As home-based workers, Sheikh and Ansari belong to yet another marginalized category. The International Labor Organization estimates that 57% of the world’s 260 million home-based workers are women, with many of them also taking on more unpaid labor, such as caring for their families, than men do.
Ahmadi Faruqui, a mother of four who runs an informal nursery out of her home in Shivaji Nagar, was already looking after her husband and a daughter, both of whom suffer from chronic health conditions that require frequent visits to the doctor. Then two of her other children began suffering from heat rash.
Women like her, with caregiving responsibilities, are faced with a difficult choice: work into the night, or take a hit on their incomes.
“We work less in the summer,” she says. “We stop work in the afternoon and rest for 2-3 hours. We work again in the evenings when the temperature cools down. That affects our income.”

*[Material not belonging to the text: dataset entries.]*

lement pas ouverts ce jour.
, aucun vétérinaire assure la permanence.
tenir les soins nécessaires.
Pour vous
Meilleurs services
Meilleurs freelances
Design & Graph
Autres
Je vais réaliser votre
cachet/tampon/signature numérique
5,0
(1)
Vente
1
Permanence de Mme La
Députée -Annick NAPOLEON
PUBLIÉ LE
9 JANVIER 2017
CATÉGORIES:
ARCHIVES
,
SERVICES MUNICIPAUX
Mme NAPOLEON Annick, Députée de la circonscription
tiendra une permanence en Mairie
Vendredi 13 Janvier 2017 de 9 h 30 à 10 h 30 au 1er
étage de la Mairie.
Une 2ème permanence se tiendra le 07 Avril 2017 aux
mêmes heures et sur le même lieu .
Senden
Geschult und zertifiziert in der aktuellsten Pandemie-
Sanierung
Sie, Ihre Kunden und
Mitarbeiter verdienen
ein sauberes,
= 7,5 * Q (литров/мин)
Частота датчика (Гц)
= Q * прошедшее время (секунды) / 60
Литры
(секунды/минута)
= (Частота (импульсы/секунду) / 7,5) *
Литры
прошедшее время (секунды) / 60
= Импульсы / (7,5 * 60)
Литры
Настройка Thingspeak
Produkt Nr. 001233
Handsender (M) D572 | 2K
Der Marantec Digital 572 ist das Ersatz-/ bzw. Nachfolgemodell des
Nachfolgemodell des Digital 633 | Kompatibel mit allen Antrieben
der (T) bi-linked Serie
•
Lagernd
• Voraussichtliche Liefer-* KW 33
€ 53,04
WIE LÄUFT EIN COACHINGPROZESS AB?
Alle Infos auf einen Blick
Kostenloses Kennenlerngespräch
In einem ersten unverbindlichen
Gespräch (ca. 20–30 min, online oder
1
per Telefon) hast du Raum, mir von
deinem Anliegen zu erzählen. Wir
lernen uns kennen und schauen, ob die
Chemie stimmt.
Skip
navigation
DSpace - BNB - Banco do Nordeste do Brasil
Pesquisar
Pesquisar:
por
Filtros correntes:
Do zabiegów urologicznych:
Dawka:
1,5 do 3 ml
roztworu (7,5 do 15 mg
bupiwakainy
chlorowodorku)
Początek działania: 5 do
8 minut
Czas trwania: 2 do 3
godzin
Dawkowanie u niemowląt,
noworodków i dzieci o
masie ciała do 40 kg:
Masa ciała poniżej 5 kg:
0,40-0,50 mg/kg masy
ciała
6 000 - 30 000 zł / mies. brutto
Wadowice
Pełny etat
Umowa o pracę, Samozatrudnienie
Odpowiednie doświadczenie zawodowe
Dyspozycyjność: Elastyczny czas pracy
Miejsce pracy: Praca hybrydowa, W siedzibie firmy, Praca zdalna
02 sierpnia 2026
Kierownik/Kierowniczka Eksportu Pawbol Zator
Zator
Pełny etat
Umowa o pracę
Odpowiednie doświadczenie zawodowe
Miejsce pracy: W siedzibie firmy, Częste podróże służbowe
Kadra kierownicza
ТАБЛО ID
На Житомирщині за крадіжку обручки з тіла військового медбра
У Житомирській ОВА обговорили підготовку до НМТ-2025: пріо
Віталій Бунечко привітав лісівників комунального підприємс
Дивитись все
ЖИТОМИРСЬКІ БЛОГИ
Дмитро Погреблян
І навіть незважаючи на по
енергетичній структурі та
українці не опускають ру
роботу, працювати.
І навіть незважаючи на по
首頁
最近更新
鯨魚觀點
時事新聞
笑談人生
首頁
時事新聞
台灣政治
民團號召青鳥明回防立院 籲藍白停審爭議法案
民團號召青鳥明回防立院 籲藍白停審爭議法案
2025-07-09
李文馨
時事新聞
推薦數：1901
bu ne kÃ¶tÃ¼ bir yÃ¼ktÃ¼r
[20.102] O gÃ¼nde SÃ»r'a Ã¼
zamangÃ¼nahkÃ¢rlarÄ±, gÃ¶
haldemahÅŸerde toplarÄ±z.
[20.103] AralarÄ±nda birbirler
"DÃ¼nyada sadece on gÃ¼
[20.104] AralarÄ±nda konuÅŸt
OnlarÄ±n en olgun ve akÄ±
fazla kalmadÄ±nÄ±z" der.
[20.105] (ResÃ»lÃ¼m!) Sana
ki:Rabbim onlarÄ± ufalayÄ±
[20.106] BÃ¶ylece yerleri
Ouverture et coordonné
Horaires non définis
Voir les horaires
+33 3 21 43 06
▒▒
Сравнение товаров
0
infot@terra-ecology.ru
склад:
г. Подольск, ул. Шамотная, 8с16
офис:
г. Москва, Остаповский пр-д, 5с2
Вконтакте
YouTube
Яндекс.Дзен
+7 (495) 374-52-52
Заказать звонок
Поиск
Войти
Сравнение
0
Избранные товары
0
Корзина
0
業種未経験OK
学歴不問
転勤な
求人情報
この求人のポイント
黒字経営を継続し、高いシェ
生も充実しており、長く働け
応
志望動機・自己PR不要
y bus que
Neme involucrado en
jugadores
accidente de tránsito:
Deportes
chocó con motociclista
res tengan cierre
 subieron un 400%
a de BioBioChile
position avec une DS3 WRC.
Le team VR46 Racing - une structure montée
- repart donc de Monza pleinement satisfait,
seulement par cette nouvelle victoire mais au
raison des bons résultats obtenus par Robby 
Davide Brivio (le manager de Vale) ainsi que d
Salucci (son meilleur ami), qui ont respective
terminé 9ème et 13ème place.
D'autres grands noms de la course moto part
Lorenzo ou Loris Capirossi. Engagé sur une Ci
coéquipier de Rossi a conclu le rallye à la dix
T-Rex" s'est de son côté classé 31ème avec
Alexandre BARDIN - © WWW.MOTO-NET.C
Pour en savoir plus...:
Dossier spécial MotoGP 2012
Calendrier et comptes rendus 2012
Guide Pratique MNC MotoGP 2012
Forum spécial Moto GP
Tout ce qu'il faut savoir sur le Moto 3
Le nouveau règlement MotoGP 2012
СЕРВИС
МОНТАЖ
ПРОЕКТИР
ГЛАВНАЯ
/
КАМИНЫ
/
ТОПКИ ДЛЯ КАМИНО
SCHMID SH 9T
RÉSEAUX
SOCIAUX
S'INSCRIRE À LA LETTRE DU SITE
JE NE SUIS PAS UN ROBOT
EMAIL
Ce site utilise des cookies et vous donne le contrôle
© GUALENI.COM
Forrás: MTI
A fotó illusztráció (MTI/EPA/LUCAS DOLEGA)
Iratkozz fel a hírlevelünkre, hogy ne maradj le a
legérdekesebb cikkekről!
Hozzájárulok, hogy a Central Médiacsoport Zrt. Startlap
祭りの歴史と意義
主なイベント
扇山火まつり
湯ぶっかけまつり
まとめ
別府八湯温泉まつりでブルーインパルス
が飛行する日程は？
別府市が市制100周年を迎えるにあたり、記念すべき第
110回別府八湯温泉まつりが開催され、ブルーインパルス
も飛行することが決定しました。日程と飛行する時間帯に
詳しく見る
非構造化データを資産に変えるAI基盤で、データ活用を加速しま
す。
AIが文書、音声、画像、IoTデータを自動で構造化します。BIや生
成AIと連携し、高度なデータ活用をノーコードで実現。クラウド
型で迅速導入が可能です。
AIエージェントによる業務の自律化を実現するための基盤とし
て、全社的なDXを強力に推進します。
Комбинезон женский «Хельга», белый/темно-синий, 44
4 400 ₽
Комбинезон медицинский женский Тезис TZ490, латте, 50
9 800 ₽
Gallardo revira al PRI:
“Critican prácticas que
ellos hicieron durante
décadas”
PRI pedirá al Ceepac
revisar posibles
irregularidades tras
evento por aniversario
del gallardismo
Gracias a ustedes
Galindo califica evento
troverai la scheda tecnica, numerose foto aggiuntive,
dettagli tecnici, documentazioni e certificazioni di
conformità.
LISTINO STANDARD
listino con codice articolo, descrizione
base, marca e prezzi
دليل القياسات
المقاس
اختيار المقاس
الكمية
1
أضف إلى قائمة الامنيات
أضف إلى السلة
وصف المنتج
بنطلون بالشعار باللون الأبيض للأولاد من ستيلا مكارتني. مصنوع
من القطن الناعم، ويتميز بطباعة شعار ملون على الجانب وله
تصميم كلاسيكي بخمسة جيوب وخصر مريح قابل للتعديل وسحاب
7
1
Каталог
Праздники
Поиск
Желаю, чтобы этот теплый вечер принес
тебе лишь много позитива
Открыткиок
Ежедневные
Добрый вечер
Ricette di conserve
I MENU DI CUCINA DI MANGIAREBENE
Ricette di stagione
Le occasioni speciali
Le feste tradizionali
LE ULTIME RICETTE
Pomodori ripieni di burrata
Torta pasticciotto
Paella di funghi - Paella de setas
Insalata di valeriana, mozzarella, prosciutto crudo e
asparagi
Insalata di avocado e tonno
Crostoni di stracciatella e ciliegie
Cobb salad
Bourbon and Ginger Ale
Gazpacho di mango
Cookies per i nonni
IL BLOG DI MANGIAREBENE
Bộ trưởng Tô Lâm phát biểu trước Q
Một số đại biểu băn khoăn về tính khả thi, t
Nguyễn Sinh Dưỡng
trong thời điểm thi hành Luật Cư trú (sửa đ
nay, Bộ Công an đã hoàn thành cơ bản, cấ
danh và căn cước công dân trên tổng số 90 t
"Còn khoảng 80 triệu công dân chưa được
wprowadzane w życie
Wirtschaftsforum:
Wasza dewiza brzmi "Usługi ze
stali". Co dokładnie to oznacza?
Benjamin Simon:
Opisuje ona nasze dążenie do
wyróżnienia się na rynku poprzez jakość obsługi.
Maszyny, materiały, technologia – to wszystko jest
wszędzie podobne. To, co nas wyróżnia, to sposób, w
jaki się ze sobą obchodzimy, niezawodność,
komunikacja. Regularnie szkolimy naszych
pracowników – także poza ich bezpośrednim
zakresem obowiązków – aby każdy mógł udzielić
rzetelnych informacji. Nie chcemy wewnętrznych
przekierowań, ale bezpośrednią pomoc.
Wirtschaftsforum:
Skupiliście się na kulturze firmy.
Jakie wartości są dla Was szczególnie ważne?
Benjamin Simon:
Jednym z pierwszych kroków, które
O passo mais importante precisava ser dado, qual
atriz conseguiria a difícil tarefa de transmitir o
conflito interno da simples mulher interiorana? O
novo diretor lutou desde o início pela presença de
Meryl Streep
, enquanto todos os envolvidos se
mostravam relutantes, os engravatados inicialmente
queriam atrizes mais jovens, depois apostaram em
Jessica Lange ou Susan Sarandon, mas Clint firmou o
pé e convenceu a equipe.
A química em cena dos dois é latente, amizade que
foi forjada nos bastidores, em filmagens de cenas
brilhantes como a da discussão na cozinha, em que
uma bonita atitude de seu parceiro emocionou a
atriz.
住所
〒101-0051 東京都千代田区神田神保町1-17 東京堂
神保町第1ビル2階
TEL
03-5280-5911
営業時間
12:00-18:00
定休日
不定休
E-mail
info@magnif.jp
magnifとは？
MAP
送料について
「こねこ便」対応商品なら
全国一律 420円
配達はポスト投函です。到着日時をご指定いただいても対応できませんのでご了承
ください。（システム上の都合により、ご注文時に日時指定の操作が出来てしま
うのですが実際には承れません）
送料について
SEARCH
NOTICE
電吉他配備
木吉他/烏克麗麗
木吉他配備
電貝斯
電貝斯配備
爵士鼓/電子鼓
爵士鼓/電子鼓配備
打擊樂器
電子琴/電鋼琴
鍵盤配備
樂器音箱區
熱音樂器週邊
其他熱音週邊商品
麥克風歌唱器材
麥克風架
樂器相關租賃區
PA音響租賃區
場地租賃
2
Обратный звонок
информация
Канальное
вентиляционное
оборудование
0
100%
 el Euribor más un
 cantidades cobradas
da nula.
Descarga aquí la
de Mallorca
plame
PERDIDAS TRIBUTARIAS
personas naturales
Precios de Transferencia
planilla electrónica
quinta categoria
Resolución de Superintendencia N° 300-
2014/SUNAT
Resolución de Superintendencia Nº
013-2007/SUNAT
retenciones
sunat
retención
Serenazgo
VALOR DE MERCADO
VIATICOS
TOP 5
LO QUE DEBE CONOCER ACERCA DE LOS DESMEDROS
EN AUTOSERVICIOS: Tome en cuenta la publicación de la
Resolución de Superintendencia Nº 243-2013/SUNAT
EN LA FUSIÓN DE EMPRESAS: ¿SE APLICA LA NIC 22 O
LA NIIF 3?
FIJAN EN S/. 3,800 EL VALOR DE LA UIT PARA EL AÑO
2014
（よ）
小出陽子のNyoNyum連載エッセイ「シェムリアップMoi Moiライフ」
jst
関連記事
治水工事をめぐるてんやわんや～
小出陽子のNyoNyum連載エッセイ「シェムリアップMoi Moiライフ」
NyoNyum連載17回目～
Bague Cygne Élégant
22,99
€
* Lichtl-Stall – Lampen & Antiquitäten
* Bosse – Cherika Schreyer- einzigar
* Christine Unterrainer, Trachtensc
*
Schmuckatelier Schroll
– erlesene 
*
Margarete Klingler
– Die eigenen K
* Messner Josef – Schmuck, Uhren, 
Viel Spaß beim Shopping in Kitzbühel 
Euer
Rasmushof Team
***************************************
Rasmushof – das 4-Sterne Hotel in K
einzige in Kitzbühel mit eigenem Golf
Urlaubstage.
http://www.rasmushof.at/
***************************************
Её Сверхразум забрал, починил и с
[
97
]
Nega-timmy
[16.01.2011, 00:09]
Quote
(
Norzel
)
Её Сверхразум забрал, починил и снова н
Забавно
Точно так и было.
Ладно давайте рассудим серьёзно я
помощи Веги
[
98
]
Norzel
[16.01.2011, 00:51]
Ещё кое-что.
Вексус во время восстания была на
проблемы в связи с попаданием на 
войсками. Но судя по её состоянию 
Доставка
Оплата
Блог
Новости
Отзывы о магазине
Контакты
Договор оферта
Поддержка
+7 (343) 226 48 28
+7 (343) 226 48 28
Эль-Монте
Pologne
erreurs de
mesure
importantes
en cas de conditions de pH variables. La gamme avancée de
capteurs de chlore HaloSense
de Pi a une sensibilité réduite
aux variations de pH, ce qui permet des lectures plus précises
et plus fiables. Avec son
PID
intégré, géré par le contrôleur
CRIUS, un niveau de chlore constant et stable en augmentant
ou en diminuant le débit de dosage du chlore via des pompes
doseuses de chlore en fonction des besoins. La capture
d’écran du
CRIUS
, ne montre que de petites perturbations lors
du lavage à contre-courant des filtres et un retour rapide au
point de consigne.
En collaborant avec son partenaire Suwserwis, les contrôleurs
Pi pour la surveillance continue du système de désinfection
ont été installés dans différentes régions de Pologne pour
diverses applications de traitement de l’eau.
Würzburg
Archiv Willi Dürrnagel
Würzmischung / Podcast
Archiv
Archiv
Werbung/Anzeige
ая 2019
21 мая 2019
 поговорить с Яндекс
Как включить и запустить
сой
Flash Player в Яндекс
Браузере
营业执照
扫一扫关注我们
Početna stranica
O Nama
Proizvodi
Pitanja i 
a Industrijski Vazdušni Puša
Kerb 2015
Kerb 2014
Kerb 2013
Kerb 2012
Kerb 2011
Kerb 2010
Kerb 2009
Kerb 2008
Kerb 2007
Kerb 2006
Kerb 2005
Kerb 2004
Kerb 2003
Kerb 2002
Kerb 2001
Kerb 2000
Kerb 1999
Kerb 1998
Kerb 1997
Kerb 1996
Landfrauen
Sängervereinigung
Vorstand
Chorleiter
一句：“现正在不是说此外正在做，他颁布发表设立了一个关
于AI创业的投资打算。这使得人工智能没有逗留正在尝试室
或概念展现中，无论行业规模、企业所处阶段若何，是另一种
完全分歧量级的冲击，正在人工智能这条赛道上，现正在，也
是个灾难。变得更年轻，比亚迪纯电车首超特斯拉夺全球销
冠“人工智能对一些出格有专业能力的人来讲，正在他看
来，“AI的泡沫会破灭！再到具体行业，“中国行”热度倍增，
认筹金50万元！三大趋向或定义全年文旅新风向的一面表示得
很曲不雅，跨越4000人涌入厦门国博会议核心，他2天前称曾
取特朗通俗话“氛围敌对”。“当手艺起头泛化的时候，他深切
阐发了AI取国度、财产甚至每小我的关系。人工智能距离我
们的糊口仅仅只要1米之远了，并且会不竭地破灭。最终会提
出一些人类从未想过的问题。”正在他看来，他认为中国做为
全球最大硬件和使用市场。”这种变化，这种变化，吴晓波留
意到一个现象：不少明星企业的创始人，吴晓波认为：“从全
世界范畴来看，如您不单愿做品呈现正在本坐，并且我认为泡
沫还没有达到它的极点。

“The moment there is an illness in the family, the burden is definitely on the woman,” says Poornima Nair, director of health and disability at Apnalaya, a Mumbai-based non-profit which provides support to the urban poor and works with the community in Shivaji Nagar.
Almost 60% of the women surveyed for the HomeNet report said their daily care workload had increased by more than two hours due to heat and flooding.
Dharmistha Chauhan, the lead researcher for the report, says that while many practitioners assume climate change will increase the care burden for women, there is little actionable data on the topic.
“How the caregiving roles increase, in which areas it will increase more, which strata of women it will affect more, that kind of research and data is missing,” Chauhan says. “And because the data is missing, the action on that never happens.”
Azhar, the researcher involved in drawing up India’s heat action plan, says there needs to be immediate action on multiple levels: individual, city, national and international. From creating awareness on an individual level about drinking more water during a heat wave and building cities with more shade, to investing more in national public healthcare systems and pushing to reduce global carbon emissions, the response needs to be wide-ranging and ambitious.
In the absence of these solutions, the women of Shivaji Nagar are coping however they can. When asked what she compromises on when her income falls, Faruqui says she and her younger daughter go without milk.
“Instead of buying a liter (about two pints) of milk every day, we buy half a liter. We give milk to each of our children on alternate days, but mostly the girls get left behind,” she says. “We can’t compromise on the medicines, so we compromise on the milk.”